Task to carry out =>
Leave every picture out and write out the records below exactly.

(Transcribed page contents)
<<<<

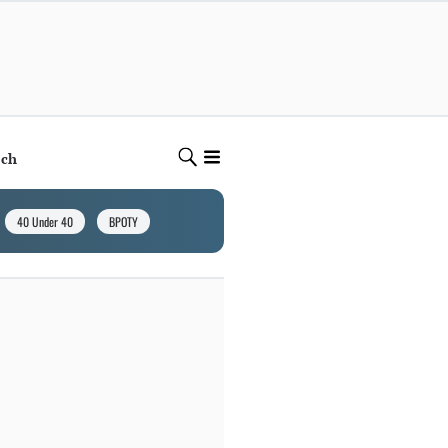
ech
40 Under 40
BPOTY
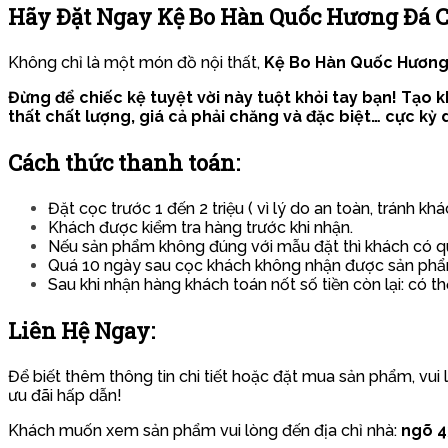
Hãy Đặt Ngay Kệ Bo Hàn Quốc Hương Đá 
Không chỉ là một món đồ nội thất,
Kệ Bo Hàn Quốc Hương
Đừng để chiếc kệ tuyệt vời này tuột khỏi tay bạn! Tạ
thất chất lượng, giá cả phải chăng và đặc biệt… cực kỳ
Cách thức thanh toán:
Đặt cọc trước 1 đến 2 triệu ( vì lý do an toàn, tránh k
Khách được kiểm tra hàng trước khi nhận.
Nếu sản phẩm không đúng với mẫu đặt thì khách có quy
Quá 10 ngày sau cọc khách không nhận được sản phẩm
Sau khi nhận hàng khách toán nốt số tiền còn lại: có th
Liên Hệ Ngay:
Để biết thêm thông tin chi tiết hoặc đặt mua sản phẩm, vui 
ưu đãi hấp dẫn!
Khách muốn xem sản phẩm vui lòng đến địa chỉ nhà:
ngõ 43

>>>>

Answer section =>
ech
40 Under 40
BPOTY
Hãy Đặt Ngay Kệ Bo Hàn Quốc Hương Đá 
Không chỉ là một món đồ nội thất,
Kệ Bo Hàn Quốc Hương
Đừng để chiếc kệ tuyệt vời này tuột khỏi tay bạn! Tạ
thất chất lượng, giá cả phải chăng và đặc biệt… cực kỳ
Cách thức thanh toán:
Đặt cọc trước 1 đến 2 triệu ( vì lý do an toàn, tránh k
Khách được kiểm tra hàng trước khi nhận.
Nếu sản phẩm không đúng với mẫu đặt thì khách có quy
Quá 10 ngày sau cọc khách không nhận được sản phẩm
Sau khi nhận hàng khách toán nốt số tiền còn lại: có th
Liên Hệ Ngay:
Để biết thêm thông tin chi tiết hoặc đặt mua sản phẩm, vui 
ưu đãi hấp dẫn!
Khách muốn xem sản phẩm vui lòng đến địa chỉ nhà:
ngõ 43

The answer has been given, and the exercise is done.